Data:
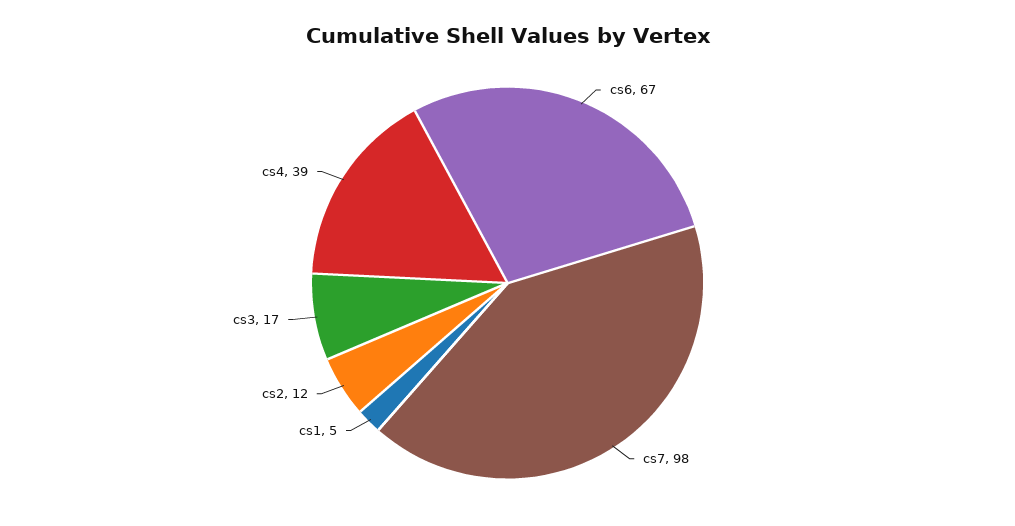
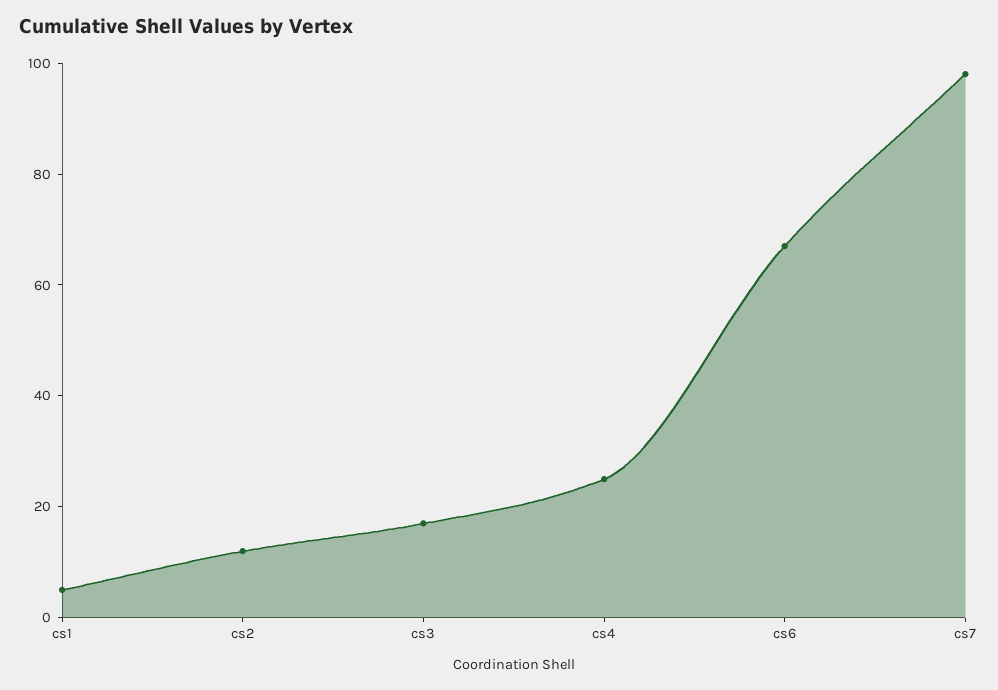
  {
    "cs6": 67,
    "cs7": 98,
    "cs1": 5,
    "cs2": 12,
    "cs3": 17,
-   "cs4": 39
+   "cs4": 25
  }

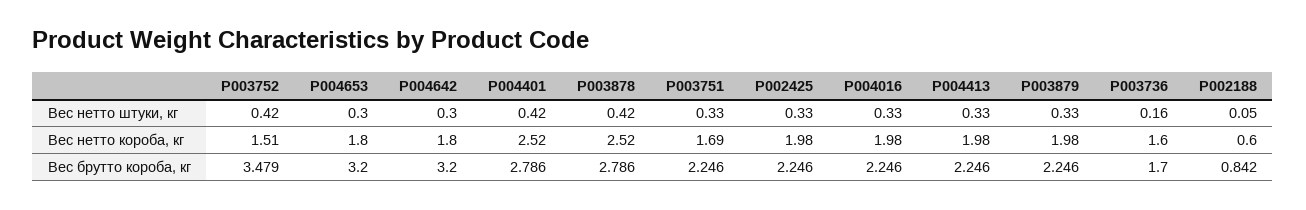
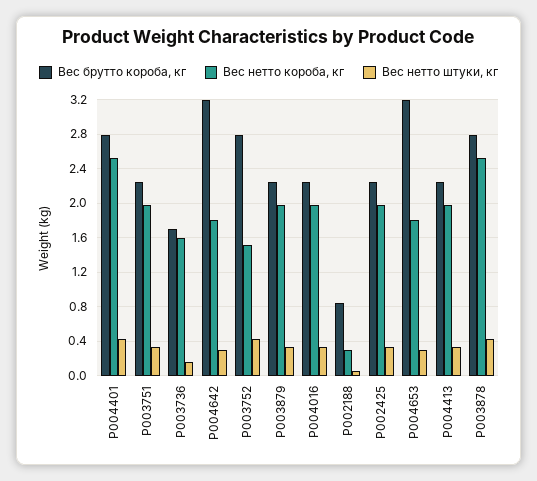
  {
    "Вес нетто штуки, кг": {
      "P003752": 0.42,
      "P004653": 0.3,
      "P004642": 0.3,
      "P004401": 0.42,
      "P003878": 0.42,
      "P003751": 0.33,
      "P002425": 0.33,
      "P004016": 0.33,
      "P004413": 0.33,
      "P003879": 0.33,
      "P003736": 0.16,
      "P002188": 0.05
    },
    "Вес нетто короба, кг": {
      "P003752": 1.51,
      "P004653": 1.8,
      "P004642": 1.8,
      "P004401": 2.52,
      "P003878": 2.52,
-     "P003751": 1.69,
+     "P003751": 2,
      "P002425": 1.98,
      "P004016": 1.98,
      "P004413": 1.98,
      "P003879": 1.98,
      "P003736": 1.6,
-     "P002188": 0.6
+     "P002188": 0.3
    },
    "Вес брутто короба, кг": {
-     "P003752": 3.479,
+     "P003752": 2.8,
      "P004653": 3.2,
      "P004642": 3.2,
      "P004401": 2.786,
      "P003878": 2.786,
      "P003751": 2.246,
      "P002425": 2.246,
      "P004016": 2.246,
      "P004413": 2.246,
      "P003879": 2.246,
      "P003736": 1.7,
      "P002188": 0.842
    }
  }

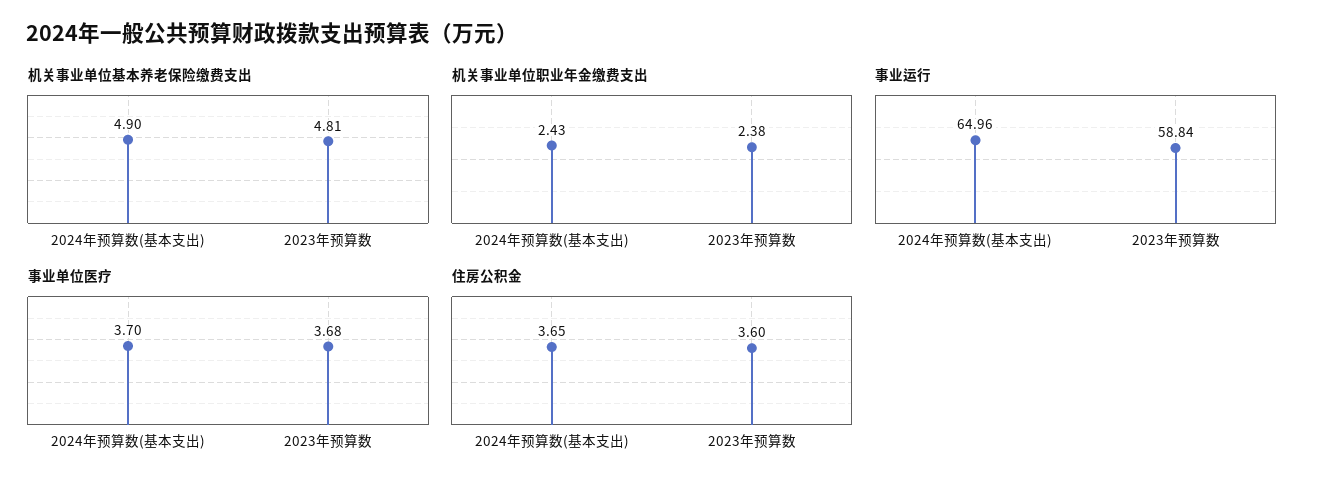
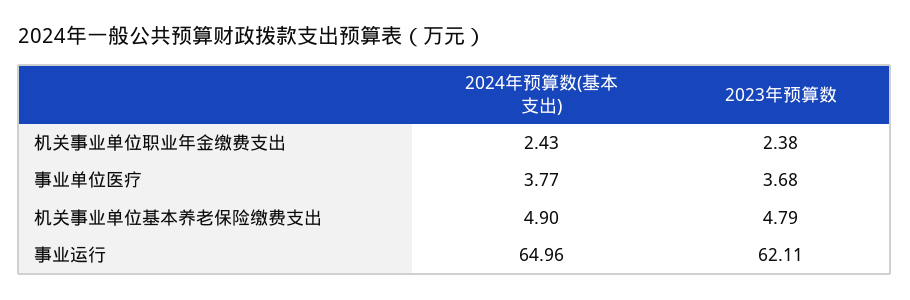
  {
    "机关事业单位基本养老保险缴费支出": {
      "2024年预算数(基本支出)": 4.9,
-     "2023年预算数": 4.81
+     "2023年预算数": 4.79
    },
    "机关事业单位职业年金缴费支出": {
      "2024年预算数(基本支出)": 2.43,
      "2023年预算数": 2.38
    },
    "事业运行": {
      "2024年预算数(基本支出)": 64.96,
-     "2023年预算数": 58.84
+     "2023年预算数": 62.11
    },
    "事业单位医疗": {
-     "2024年预算数(基本支出)": 3.7,
+     "2024年预算数(基本支出)": 3.77,
      "2023年预算数": 3.68
-   },
+   }
-   "住房公积金": {
-     "2024年预算数(基本支出)": 3.65,
-     "2023年预算数": 3.6
-   }
  }

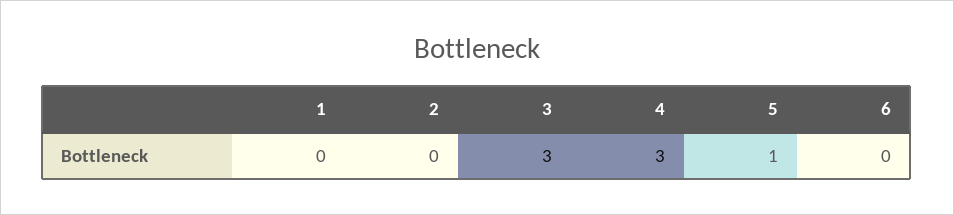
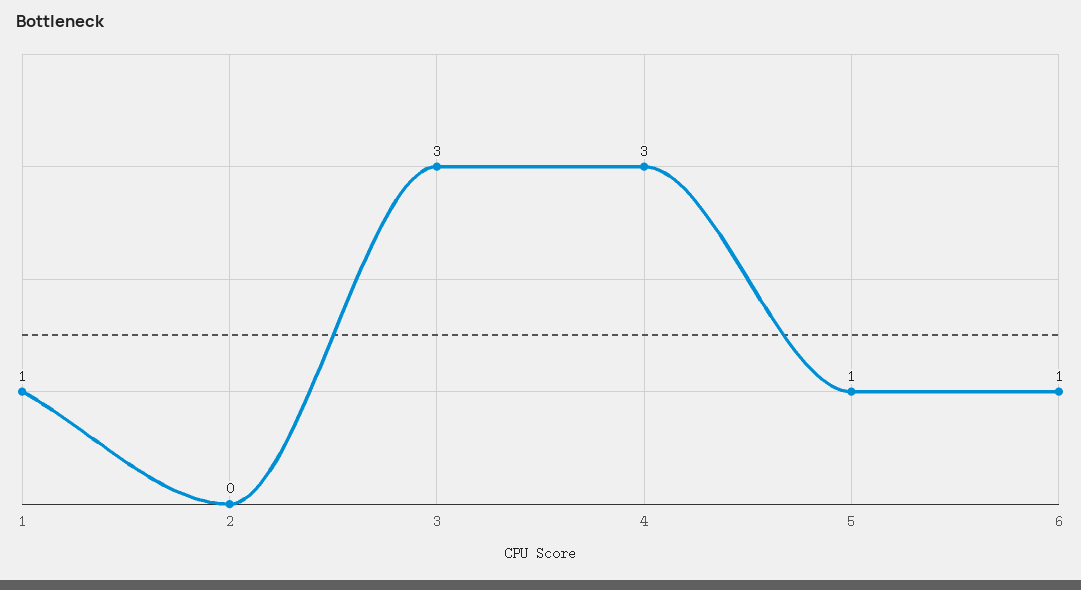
  {
-   "1": 0,
+   "1": 1,
    "2": 0,
    "3": 3,
    "4": 3,
    "5": 1,
-   "6": 0
+   "6": 1
  }

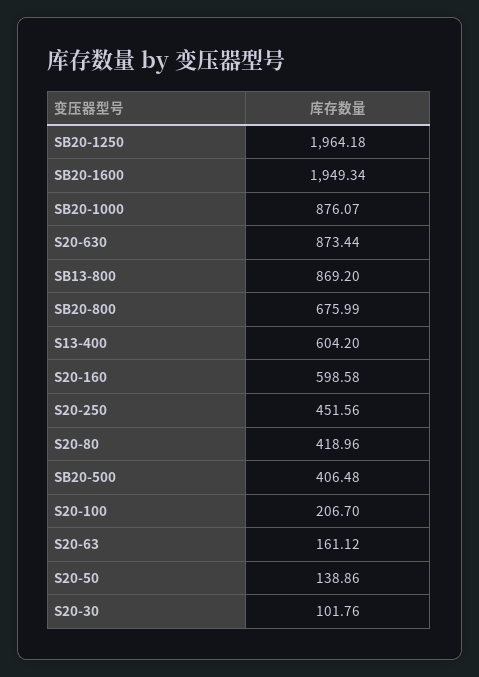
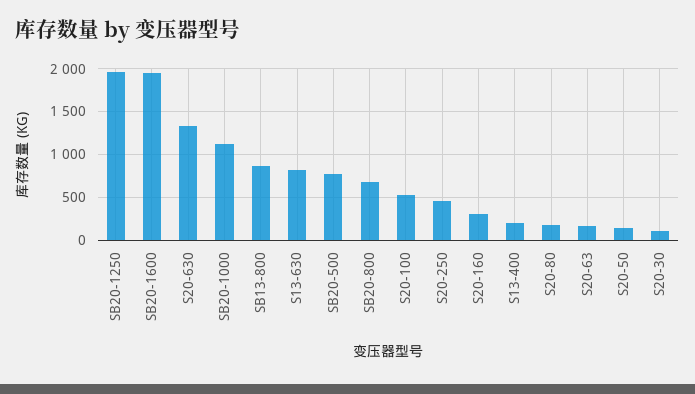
  {
    "SB20-1250": 1964.18,
    "SB20-1600": 1949.34,
-   "SB20-1000": 876.07,
+   "SB20-1000": 1100,
-   "S20-630": 873.44,
+   "S20-630": 1300,
    "SB13-800": 869.2,
    "SB20-800": 675.99,
-   "S13-400": 604.2,
+   "S13-400": 200,
-   "S20-160": 598.58,
+   "S20-160": 300,
    "S20-250": 451.56,
-   "S20-80": 418.96,
+   "S20-80": 200,
-   "SB20-500": 406.48,
+   "SB20-500": 800,
-   "S20-100": 206.7,
+   "S20-100": 500,
    "S20-63": 161.12,
    "S20-50": 138.86,
-   "S20-30": 101.76
+   "S20-30": 101.76,
+   "S13-630": 800
  }

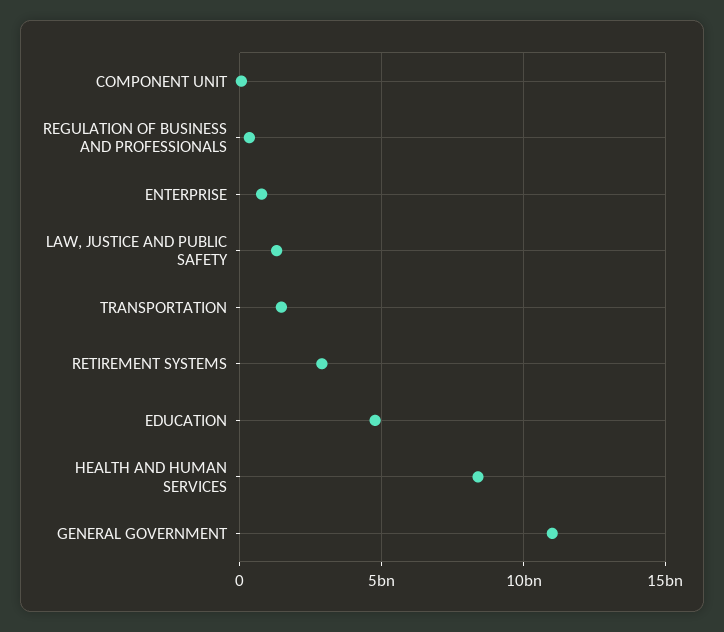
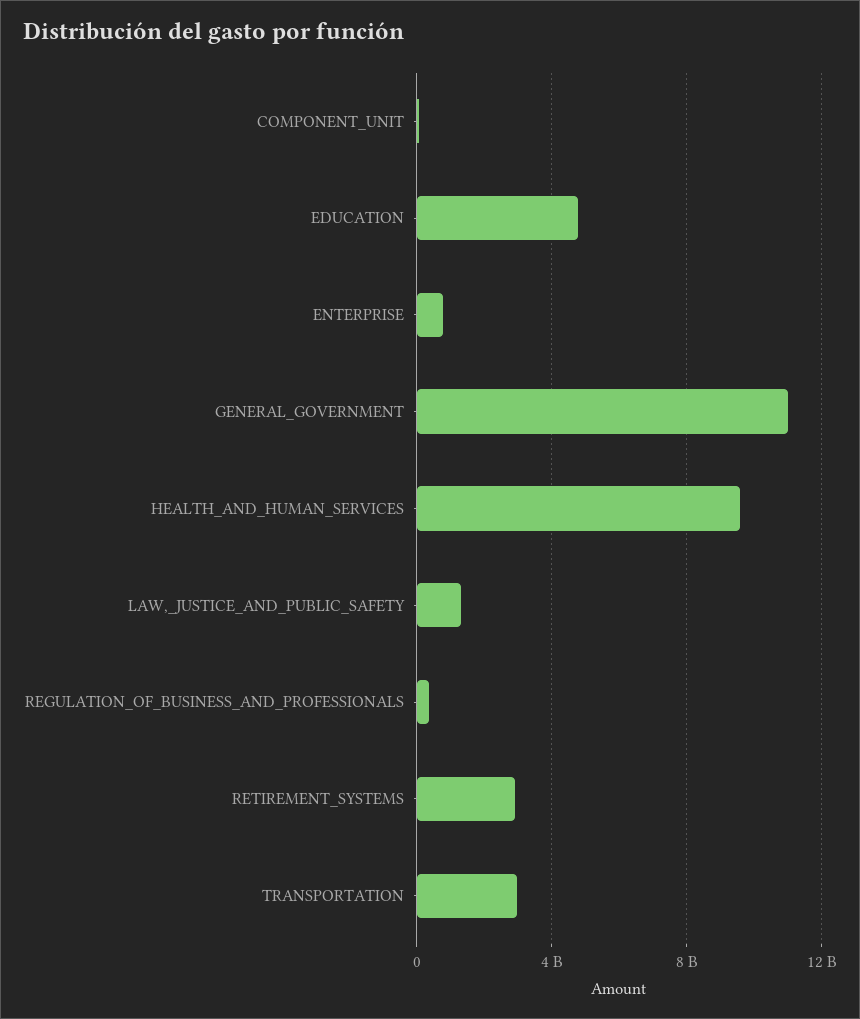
  {
    "COMPONENT UNIT": 0,
    "REGULATION OF BUSINESS AND PROFESSIONALS": 500000000,
    "ENTERPRISE": 1000000000,
    "LAW, JUSTICE AND PUBLIC SAFETY": 1500000000,
-   "TRANSPORTATION": 1500000000,
+   "TRANSPORTATION": 3000000000,
    "RETIREMENT SYSTEMS": 3000000000,
    "EDUCATION": 5000000000,
-   "HEALTH AND HUMAN SERVICES": 8500000000,
+   "HEALTH AND HUMAN SERVICES": 9500000000,
    "GENERAL GOVERNMENT": 11000000000
  }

The problem: An exact copy of all the data above is required; omit any pictures.

Result for this exercise:
  {
    "cs6": 67,
    "cs7": 98,
    "cs1": 5,
    "cs2": 12,
    "cs3": 17,
-   "cs4": 39
+   "cs4": 25
  }

  {
    "Вес нетто штуки, кг": {
      "P003752": 0.42,
      "P004653": 0.3,
      "P004642": 0.3,
      "P004401": 0.42,
      "P003878": 0.42,
      "P003751": 0.33,
      "P002425": 0.33,
      "P004016": 0.33,
      "P004413": 0.33,
      "P003879": 0.33,
      "P003736": 0.16,
      "P002188": 0.05
    },
    "Вес нетто короба, кг": {
      "P003752": 1.51,
      "P004653": 1.8,
      "P004642": 1.8,
      "P004401": 2.52,
      "P003878": 2.52,
-     "P003751": 1.69,
+     "P003751": 2,
      "P002425": 1.98,
      "P004016": 1.98,
      "P004413": 1.98,
      "P003879": 1.98,
      "P003736": 1.6,
-     "P002188": 0.6
+     "P002188": 0.3
    },
    "Вес брутто короба, кг": {
-     "P003752": 3.479,
+     "P003752": 2.8,
      "P004653": 3.2,
      "P004642": 3.2,
      "P004401": 2.786,
      "P003878": 2.786,
      "P003751": 2.246,
      "P002425": 2.246,
      "P004016": 2.246,
      "P004413": 2.246,
      "P003879": 2.246,
      "P003736": 1.7,
      "P002188": 0.842
    }
  }

  {
    "机关事业单位基本养老保险缴费支出": {
      "2024年预算数(基本支出)": 4.9,
-     "2023年预算数": 4.81
+     "2023年预算数": 4.79
    },
    "机关事业单位职业年金缴费支出": {
      "2024年预算数(基本支出)": 2.43,
      "2023年预算数": 2.38
    },
    "事业运行": {
      "2024年预算数(基本支出)": 64.96,
-     "2023年预算数": 58.84
+     "2023年预算数": 62.11
    },
    "事业单位医疗": {
-     "2024年预算数(基本支出)": 3.7,
+     "2024年预算数(基本支出)": 3.77,
      "2023年预算数": 3.68
-   },
+   }
-   "住房公积金": {
-     "2024年预算数(基本支出)": 3.65,
-     "2023年预算数": 3.6
-   }
  }

  {
-   "1": 0,
+   "1": 1,
    "2": 0,
    "3": 3,
    "4": 3,
    "5": 1,
-   "6": 0
+   "6": 1
  }

  {
    "SB20-1250": 1964.18,
    "SB20-1600": 1949.34,
-   "SB20-1000": 876.07,
+   "SB20-1000": 1100,
-   "S20-630": 873.44,
+   "S20-630": 1300,
    "SB13-800": 869.2,
    "SB20-800": 675.99,
-   "S13-400": 604.2,
+   "S13-400": 200,
-   "S20-160": 598.58,
+   "S20-160": 300,
    "S20-250": 451.56,
-   "S20-80": 418.96,
+   "S20-80": 200,
-   "SB20-500": 406.48,
+   "SB20-500": 800,
-   "S20-100": 206.7,
+   "S20-100": 500,
    "S20-63": 161.12,
    "S20-50": 138.86,
-   "S20-30": 101.76
+   "S20-30": 101.76,
+   "S13-630": 800
  }

  {
    "COMPONENT UNIT": 0,
    "REGULATION OF BUSINESS AND PROFESSIONALS": 500000000,
    "ENTERPRISE": 1000000000,
    "LAW, JUSTICE AND PUBLIC SAFETY": 1500000000,
-   "TRANSPORTATION": 1500000000,
+   "TRANSPORTATION": 3000000000,
    "RETIREMENT SYSTEMS": 3000000000,
    "EDUCATION": 5000000000,
-   "HEALTH AND HUMAN SERVICES": 8500000000,
+   "HEALTH AND HUMAN SERVICES": 9500000000,
    "GENERAL GOVERNMENT": 11000000000
  }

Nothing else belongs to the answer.